Joan Ferran, 1 February 2022
Hemicycle of the Parliament of Catalonia / CG
These were days of wine and roses, joys, and escapes. Months in which Artur Mas ordered his ministers to draw up strategic and contingency plans to replace the central administration. At the dawn of 2015, the pro-independence roadmap detailed the eighteen “acts of sovereignty” to be followed in order for Catalonia to become a “sovereign political and legal subject”.
It is said that at that time Ferran Mascarell – the Fouché of the courts of Maragall, Clos, Montilla, Mas and Puigdemont – sold the theory and the need to create “State structures”. Then Mas-Colell and Oriol Junqueras burst onto the scene with the recipe of the Tax Agency; even the odd daredevil, filled with patriotic fury, put forward the need to create a Catalan militia. Nobody remembers that naïve idea of founding a Catalan central bank, not even in electoral programmes; nor do they remember taking control of borders and customs or opening embassies in the Maldives…
The disconnection from Spain failed miserably, the reason being that the famous structures already existed – the Generalitat is by definition a state structure – and the intention to create others outside the law was a toast to the sun as fallacious as it was useless.
Seven years after the secessionist adventure there is a paradox that would surprise even G. K. Chesterton. Those who preached the need to build a new institutional scaffolding, separated from Spain, are today incapable of managing the administrations they govern with solvency. Pere Aragonès, conditioned by pressure from his partners in the government, is incapable of articulating a constructive dialogue with all the Catalan political forces. He is a self-conscious president, afraid of what people will say, who will never become the leader the country needs to regain normality.
A government, like that of Aragonès, that cares nothing for the image and good name of its security forces generates scepticism among citizens. If we add to this a corruption scandal at the top of the fire brigade, you will agree with me that the management of public affairs in Catalonia is not at its best.
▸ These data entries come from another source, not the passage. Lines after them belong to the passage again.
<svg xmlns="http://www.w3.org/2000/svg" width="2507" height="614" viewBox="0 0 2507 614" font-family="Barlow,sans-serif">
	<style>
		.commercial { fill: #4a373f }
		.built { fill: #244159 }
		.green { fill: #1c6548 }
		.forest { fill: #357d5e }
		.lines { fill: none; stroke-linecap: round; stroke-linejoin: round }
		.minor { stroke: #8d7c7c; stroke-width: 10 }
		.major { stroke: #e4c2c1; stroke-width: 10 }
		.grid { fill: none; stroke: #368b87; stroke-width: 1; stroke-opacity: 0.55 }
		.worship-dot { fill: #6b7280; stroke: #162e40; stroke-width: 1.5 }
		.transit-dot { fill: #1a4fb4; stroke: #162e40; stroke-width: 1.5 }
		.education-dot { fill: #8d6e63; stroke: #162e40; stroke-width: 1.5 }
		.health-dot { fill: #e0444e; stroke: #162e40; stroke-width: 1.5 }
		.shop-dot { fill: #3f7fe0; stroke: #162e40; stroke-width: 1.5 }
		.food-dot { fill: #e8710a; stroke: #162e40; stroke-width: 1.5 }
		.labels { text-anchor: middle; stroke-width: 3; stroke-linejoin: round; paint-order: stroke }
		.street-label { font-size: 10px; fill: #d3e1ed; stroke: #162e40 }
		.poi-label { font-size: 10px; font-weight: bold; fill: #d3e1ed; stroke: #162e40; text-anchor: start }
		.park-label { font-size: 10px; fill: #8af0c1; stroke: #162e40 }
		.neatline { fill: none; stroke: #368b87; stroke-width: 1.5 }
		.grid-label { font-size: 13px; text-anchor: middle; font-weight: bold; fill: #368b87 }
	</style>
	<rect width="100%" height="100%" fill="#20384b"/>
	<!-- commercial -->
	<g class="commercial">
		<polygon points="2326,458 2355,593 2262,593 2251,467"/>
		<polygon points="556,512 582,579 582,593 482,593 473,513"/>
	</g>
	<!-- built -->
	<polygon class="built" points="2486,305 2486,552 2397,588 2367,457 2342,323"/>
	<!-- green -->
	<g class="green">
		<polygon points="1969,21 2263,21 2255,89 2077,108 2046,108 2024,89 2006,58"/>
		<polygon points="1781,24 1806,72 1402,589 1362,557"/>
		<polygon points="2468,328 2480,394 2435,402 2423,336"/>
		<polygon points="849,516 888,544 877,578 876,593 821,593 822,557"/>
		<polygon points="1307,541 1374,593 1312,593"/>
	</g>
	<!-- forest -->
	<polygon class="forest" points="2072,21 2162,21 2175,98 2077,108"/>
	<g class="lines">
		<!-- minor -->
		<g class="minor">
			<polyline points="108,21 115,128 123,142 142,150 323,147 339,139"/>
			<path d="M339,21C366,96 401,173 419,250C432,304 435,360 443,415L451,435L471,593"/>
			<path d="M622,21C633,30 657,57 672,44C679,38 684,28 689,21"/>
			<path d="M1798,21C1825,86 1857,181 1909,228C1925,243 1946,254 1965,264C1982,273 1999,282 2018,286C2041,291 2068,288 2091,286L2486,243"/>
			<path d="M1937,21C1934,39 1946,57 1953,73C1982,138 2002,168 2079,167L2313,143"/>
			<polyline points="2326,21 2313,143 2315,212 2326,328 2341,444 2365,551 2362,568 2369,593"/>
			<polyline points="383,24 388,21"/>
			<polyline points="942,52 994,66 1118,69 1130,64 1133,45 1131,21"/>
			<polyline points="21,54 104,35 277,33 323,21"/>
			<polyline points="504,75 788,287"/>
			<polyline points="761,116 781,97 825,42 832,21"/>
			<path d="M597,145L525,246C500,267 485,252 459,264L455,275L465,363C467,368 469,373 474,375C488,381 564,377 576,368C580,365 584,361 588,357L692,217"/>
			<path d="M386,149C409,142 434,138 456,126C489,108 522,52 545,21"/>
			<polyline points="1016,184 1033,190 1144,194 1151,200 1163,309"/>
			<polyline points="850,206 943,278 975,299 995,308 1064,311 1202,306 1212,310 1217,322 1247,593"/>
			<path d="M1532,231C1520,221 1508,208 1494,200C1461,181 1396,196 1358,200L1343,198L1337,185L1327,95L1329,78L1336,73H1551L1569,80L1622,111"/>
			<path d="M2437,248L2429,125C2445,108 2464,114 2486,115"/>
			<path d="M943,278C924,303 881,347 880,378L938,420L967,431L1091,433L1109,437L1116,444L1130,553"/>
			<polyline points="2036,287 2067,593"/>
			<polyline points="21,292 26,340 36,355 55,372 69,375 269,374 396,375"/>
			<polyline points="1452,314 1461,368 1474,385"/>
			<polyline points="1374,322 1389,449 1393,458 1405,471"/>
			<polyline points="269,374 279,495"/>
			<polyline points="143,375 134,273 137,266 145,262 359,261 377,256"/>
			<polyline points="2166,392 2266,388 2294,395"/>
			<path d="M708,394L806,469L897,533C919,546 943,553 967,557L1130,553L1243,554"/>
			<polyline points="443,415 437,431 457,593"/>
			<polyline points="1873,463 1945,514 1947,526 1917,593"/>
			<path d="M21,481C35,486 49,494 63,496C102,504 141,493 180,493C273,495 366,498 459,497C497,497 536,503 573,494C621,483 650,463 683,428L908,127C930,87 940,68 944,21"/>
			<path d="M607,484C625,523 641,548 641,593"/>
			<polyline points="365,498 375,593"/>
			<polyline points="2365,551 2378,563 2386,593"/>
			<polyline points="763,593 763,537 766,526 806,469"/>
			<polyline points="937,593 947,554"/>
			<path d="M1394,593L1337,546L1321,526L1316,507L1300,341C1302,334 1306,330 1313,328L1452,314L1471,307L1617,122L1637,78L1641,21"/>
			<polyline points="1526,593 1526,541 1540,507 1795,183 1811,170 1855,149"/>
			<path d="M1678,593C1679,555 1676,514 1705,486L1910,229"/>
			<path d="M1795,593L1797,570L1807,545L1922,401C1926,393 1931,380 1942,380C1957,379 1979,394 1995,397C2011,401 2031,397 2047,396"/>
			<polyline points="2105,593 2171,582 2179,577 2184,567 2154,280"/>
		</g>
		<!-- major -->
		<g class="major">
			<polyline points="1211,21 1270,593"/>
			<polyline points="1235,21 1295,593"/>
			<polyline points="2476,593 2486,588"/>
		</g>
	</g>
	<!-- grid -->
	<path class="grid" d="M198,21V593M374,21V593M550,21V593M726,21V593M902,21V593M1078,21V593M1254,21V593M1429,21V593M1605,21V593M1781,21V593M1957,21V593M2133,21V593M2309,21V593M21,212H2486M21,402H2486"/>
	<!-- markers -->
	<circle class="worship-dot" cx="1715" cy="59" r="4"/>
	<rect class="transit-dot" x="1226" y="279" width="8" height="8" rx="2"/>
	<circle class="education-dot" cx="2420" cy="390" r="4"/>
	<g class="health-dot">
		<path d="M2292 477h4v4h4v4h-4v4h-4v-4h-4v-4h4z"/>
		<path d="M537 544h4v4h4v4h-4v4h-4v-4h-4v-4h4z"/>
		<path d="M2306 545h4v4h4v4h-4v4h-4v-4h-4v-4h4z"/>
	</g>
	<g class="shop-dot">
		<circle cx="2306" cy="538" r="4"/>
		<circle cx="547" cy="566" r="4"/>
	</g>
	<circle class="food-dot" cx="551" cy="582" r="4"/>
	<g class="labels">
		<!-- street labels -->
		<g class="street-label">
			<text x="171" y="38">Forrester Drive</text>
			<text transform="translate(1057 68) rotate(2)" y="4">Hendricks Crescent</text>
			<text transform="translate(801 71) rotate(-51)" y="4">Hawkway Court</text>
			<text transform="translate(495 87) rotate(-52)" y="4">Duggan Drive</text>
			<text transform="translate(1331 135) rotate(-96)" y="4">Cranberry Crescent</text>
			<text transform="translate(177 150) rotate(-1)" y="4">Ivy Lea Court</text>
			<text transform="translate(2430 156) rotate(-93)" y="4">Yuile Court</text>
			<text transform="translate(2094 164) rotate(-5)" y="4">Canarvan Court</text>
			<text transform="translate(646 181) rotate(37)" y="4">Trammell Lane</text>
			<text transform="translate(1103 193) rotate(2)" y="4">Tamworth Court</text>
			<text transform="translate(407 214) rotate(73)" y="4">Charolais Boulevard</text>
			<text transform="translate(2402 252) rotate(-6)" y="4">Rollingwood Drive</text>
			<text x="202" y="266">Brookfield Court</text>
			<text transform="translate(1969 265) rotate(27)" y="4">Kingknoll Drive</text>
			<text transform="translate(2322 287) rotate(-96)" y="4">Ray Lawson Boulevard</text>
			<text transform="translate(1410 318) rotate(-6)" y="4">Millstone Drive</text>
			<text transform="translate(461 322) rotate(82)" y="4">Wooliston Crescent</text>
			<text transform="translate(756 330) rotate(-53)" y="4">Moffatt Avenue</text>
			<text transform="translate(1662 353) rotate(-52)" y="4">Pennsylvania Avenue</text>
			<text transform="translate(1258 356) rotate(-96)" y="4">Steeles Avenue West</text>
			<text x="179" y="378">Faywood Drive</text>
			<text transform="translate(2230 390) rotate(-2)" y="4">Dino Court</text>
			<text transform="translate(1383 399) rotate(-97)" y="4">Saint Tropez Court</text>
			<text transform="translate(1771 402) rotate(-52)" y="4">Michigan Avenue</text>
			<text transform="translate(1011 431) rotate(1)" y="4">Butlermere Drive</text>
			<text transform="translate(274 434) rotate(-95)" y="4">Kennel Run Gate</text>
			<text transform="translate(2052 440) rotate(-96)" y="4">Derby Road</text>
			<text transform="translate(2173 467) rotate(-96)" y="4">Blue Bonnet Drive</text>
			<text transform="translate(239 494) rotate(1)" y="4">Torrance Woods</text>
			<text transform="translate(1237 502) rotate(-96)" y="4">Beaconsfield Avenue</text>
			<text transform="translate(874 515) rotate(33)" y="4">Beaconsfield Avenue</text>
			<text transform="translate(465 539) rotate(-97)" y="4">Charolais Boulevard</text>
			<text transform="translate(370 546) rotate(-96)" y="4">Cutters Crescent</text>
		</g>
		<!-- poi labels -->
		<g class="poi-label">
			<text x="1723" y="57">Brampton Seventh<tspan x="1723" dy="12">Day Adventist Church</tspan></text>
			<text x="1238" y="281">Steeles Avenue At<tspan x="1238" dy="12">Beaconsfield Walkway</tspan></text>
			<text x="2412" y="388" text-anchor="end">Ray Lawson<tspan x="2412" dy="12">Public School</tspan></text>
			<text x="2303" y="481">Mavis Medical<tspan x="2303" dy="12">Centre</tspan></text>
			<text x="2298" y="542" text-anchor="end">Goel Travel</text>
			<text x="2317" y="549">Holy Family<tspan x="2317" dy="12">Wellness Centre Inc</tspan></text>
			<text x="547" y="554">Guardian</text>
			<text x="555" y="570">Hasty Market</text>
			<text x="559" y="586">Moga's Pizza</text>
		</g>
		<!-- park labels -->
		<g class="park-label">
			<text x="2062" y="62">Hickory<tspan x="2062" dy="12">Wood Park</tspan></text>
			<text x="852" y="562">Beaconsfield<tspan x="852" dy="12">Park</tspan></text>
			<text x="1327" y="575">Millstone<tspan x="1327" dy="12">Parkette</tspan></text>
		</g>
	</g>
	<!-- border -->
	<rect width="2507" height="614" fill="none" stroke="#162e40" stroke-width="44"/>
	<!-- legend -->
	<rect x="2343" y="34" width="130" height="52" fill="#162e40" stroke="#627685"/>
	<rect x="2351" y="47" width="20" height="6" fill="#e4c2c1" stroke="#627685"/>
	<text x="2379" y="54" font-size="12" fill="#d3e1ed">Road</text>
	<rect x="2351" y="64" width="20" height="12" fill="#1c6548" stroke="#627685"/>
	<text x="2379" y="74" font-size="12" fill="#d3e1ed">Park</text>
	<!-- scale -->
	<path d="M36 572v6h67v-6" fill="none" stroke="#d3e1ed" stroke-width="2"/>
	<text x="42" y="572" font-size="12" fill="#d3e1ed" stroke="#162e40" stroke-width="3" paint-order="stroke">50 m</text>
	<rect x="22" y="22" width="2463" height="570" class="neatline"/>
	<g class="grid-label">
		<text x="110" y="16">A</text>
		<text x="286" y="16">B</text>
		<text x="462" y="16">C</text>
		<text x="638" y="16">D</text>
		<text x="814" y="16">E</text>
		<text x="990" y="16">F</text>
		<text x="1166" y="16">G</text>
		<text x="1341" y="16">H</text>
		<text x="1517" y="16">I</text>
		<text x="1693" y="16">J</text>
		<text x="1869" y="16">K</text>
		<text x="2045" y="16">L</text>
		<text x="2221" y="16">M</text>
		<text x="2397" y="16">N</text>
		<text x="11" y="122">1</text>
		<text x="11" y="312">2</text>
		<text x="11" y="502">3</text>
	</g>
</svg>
The minister Joan Ignasi Elena said “I’d rather die than cover up a case of corruption” without realising that he had come to office, politically speaking, already dead.
And, it must be said clearly, the current managers of our institutions are the second best of those who only seven years ago advocated the construction of the famous “structures of State”. Mascarell vegetate in the Diputació, Junqueras conspires and Mas sails through the Sargasso Sea. His epigones lack craft, act clumsily and gesticulate too much in search of plenary indulgences.
And the Parliament? The Catalan Parliament is, by definition, a legislative and representative body of the State, as provided for in the Statute and the Constitution. If the Catalan chamber is, as secessionists maintain, the ultimate expression of the popular will emanating from the ballot box, its functioning should be exemplary in all respects. It should be exemplary in form, in substance and in the attitude of the people who hold its highest public office (I have my doubts about the suitability of the current president).
In recent weeks, the Parliament has been the source of worrying news beyond the sectarian bias of the majority of the bureau. The golden pensions of some civil servants, the fights to the death between lawyers aired in the media, the resignations and the debate on the travel allowances of MPs have damaged the image of the institution. To complete the picture, President Laura Borràs and her acolytes are lashing out against judicial decisions and trying to obstruct them.
They were once incapable of creating the framework of an independent state, and now their disastrous management of day-to-day politics is further deteriorating the good name of the country’s institutions. Their insolvency devalues and deconstructs genuine state structures.